Paraje singular, afamado dentro y fuera de la provincia. Un lugar, en la falda norte de la Sierra de Guadarrama, frecuentado por propios extraños, impacientes desembarcos con bártulos para el día en este sitio recóndito entre pinos, atravesado por su río Moros a su paso por La Estación de El Espinar.
Un entorno natural para cuidar, que, sin embargo, con el paso de los años ha visto endurecer la normativa para defenderlo de las insensateces y la falta de concienciación de aquellos a los que les cuesta respetar el binomio de uso y disfruten junto al de procurar la estabilidad innegociable del ecosistema que lo habita.
Imágenes en la retina de una infancia irrepetible, cuando todavía la foto familiar incluía también a los que ya se fueron.
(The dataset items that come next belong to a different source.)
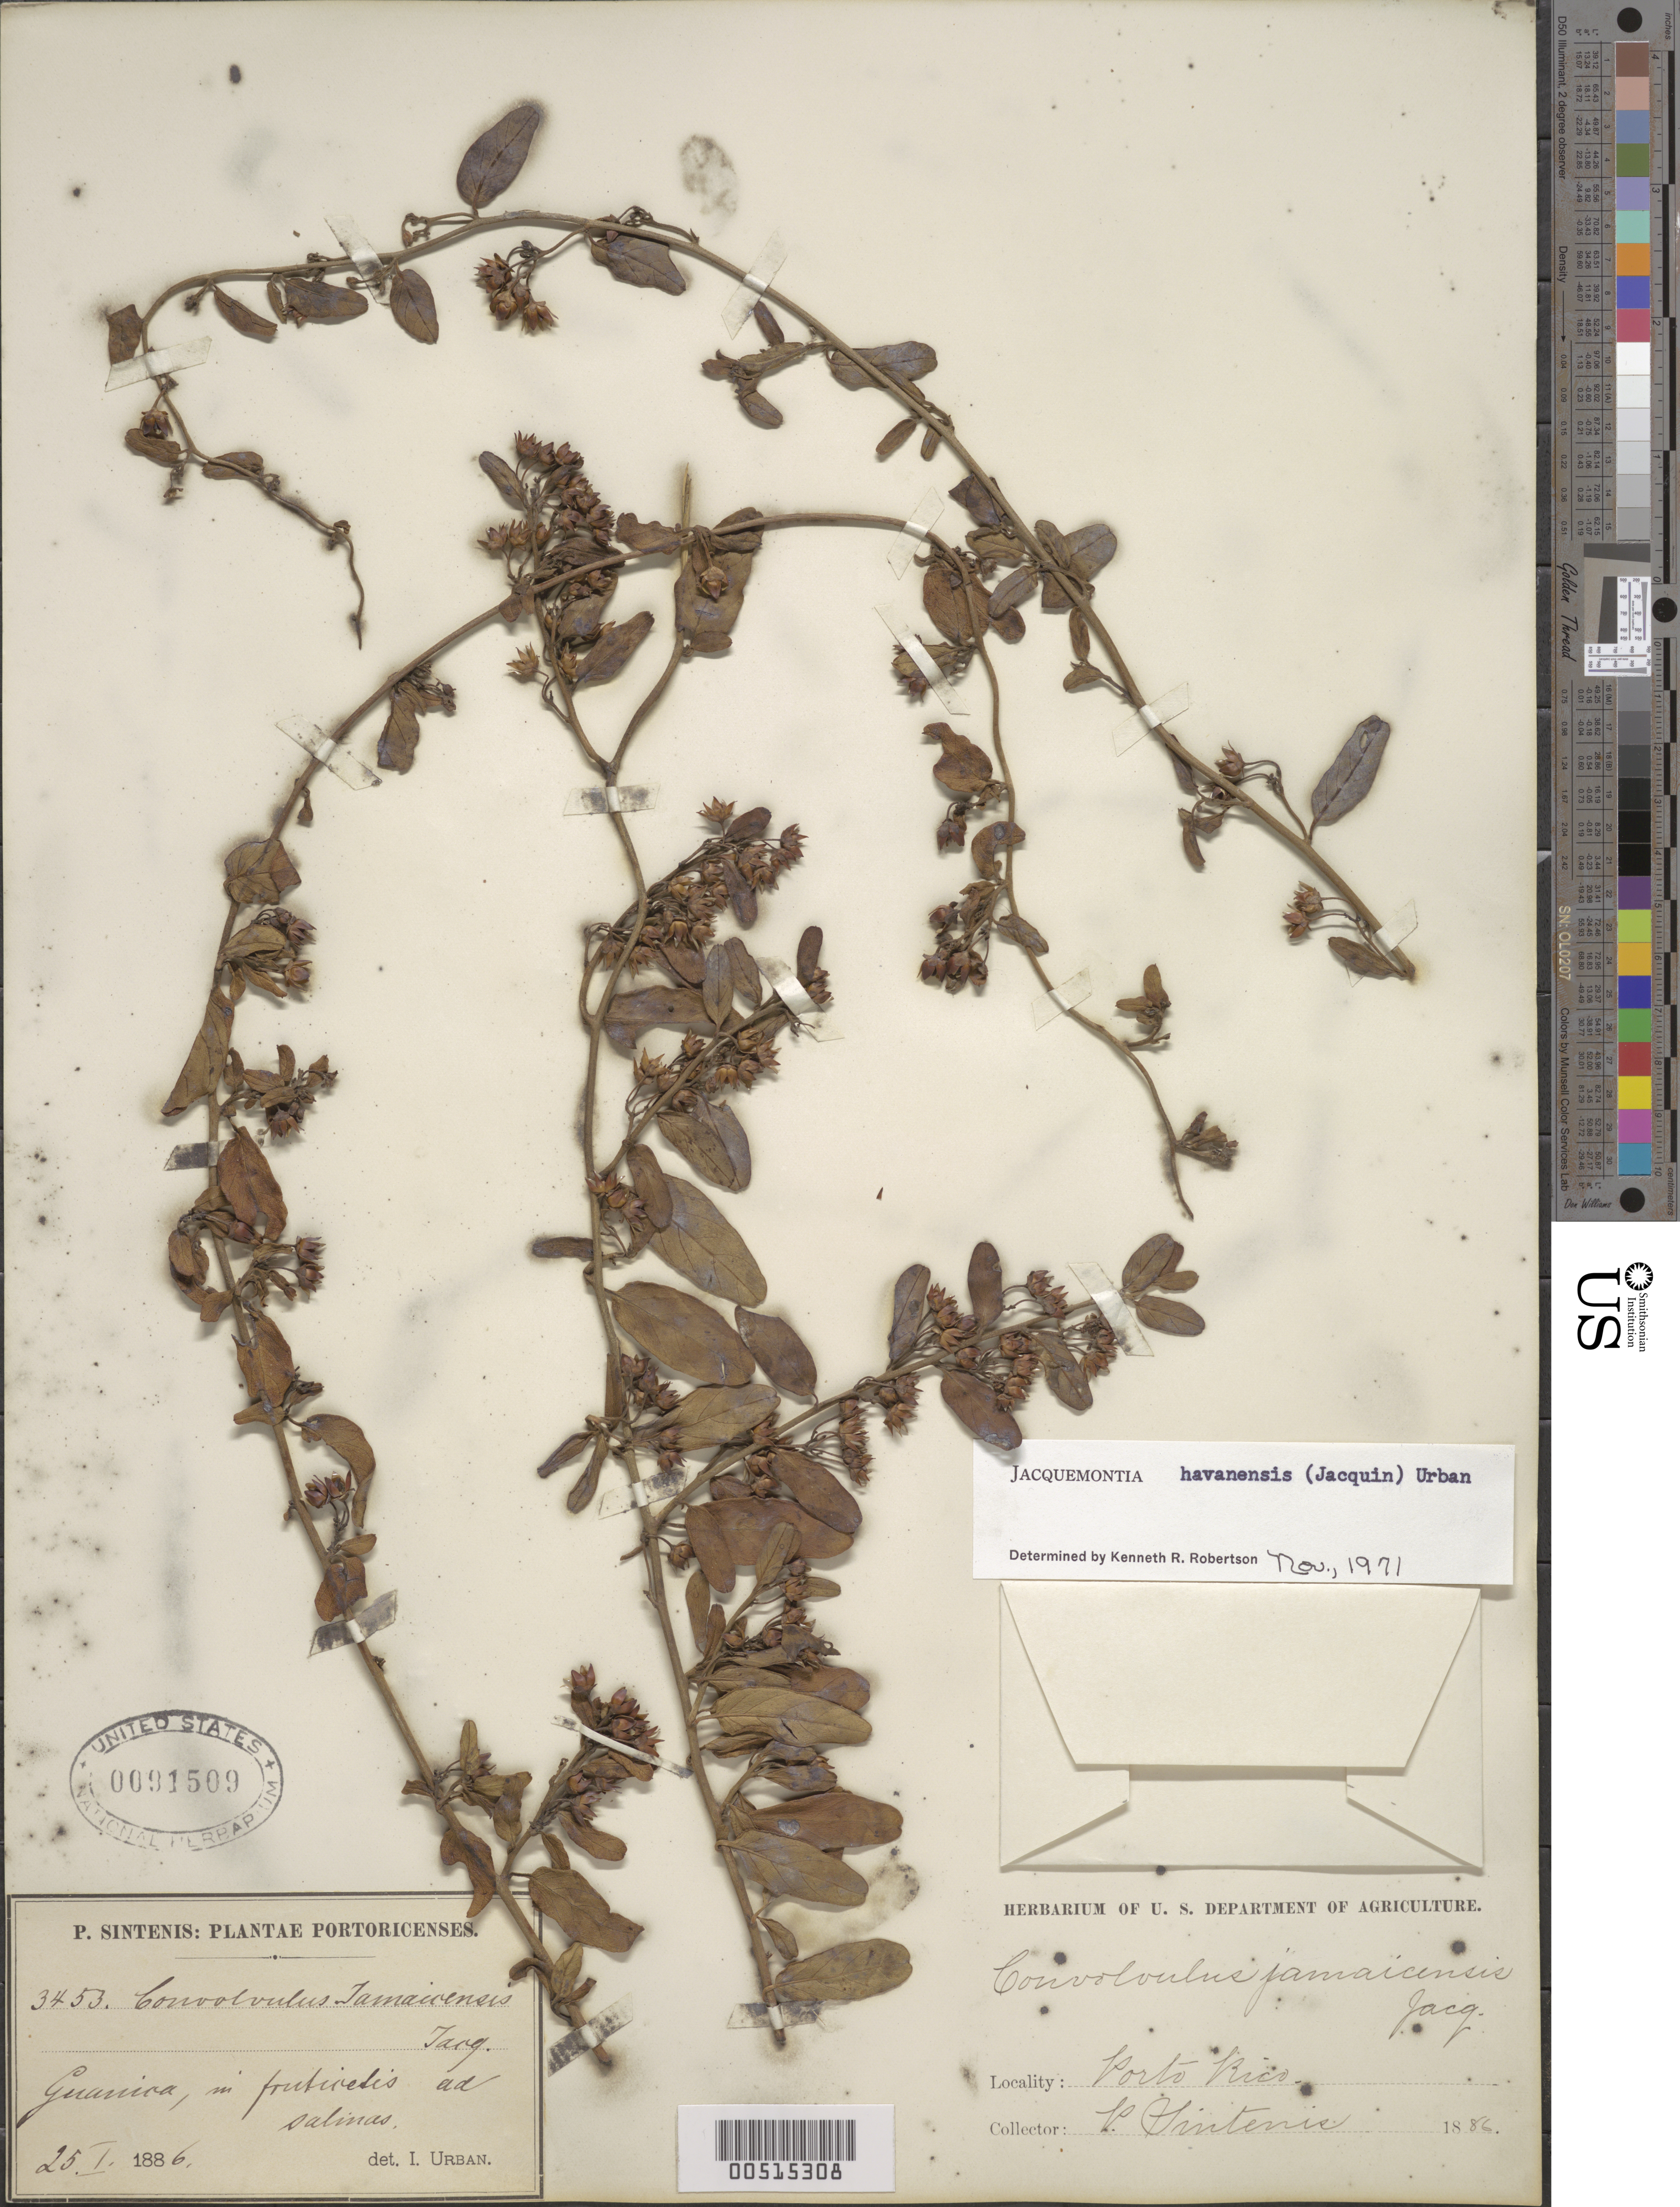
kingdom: Plantae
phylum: Tracheophyta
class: Magnoliopsida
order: Solanales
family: Convolvulaceae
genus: Jacquemontia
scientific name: Jacquemontia havanensis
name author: (Jacq.) Urb.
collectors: P. Sintenis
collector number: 3453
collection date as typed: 25 Jan 1886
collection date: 1886-01-25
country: Puerto Rico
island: Greater Antilles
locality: Guanica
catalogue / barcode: US 91509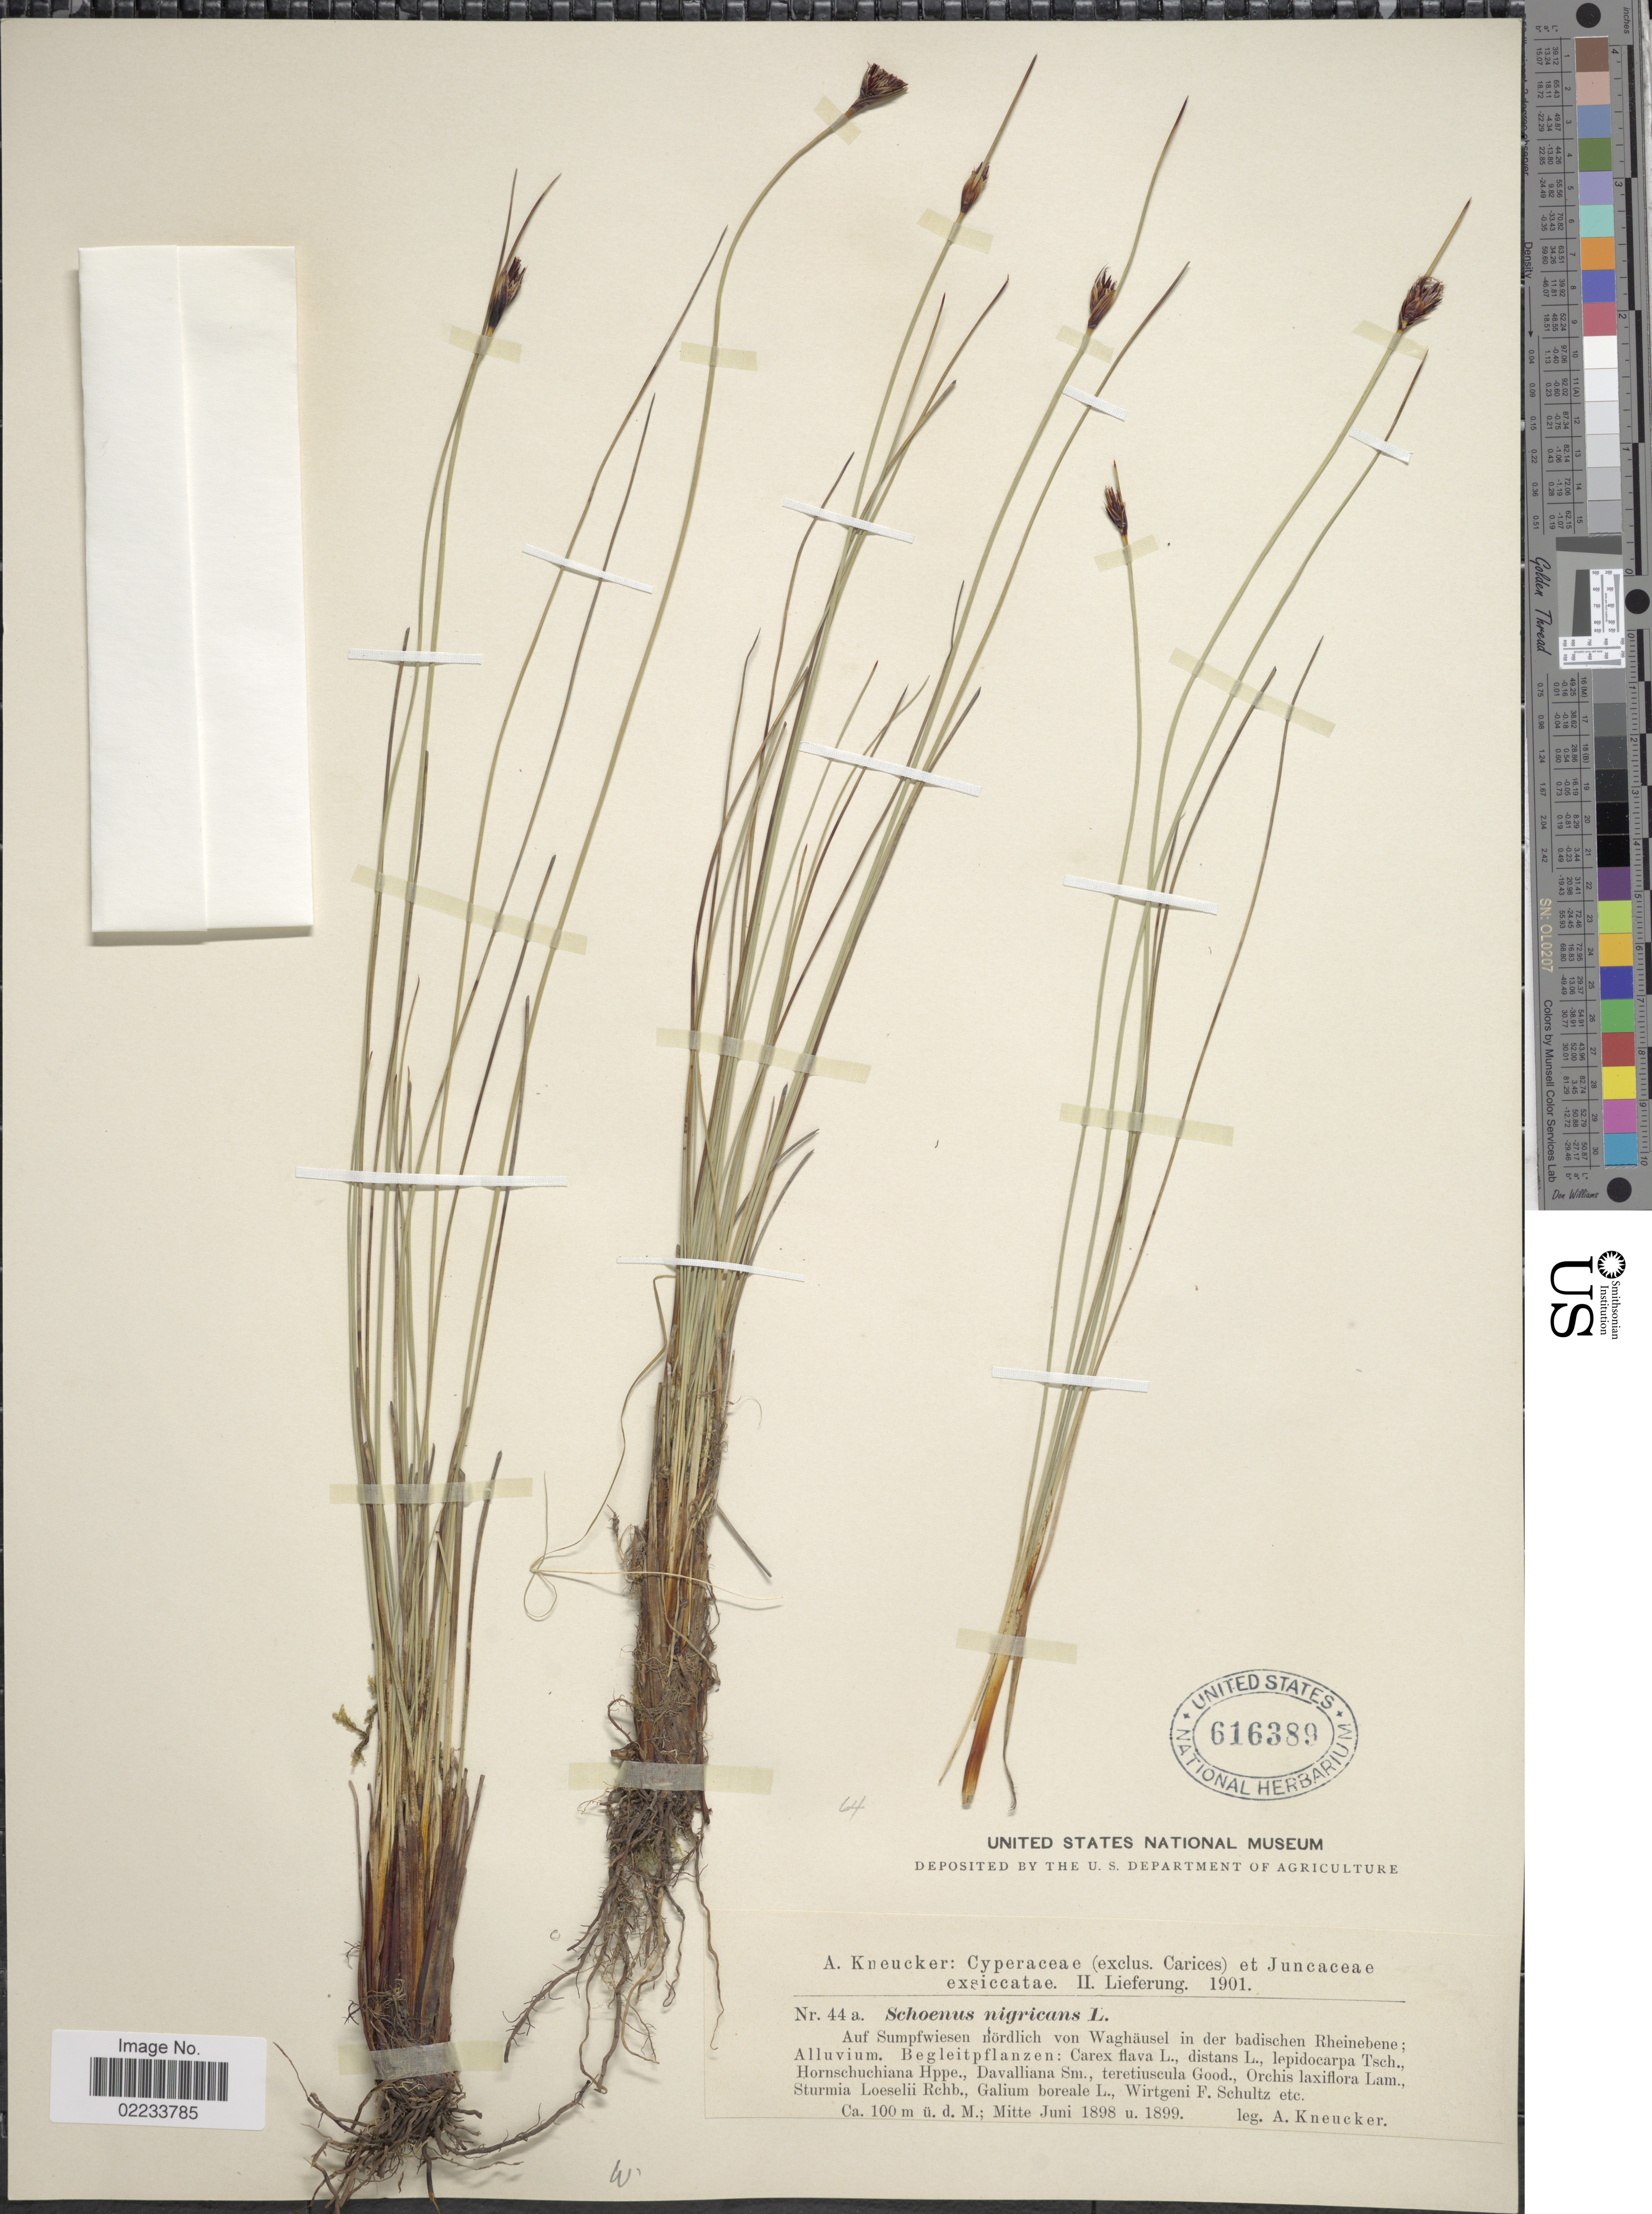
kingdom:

Privilegiado emplazamiento de monte con piscinas que ayudaba a combatir el calor y a escapar del pesado julio, compartiendo en familia o con amigos, la escena perpetua del noble y generoso gesto de las madres troceando las viandas que con tanto esmero habían dispuesto la noche anterior de las tarteras, mientras las barbacoas contagiaban el aire con brasas de panceta, chorizo y chuletas, atendidas por los cabeza de familia de entonces, encargados de completar el sustento necesario a todos los allí congregados; energías destinadas a expediciones de caza y captura de cierta fauna que pronto vería truncada su plácida siesta, obligada a buscar nuevo cobijo de temporada para salvarse de intrépidos exploradores.
Aventuras de otra índole, en ausencia de tablet.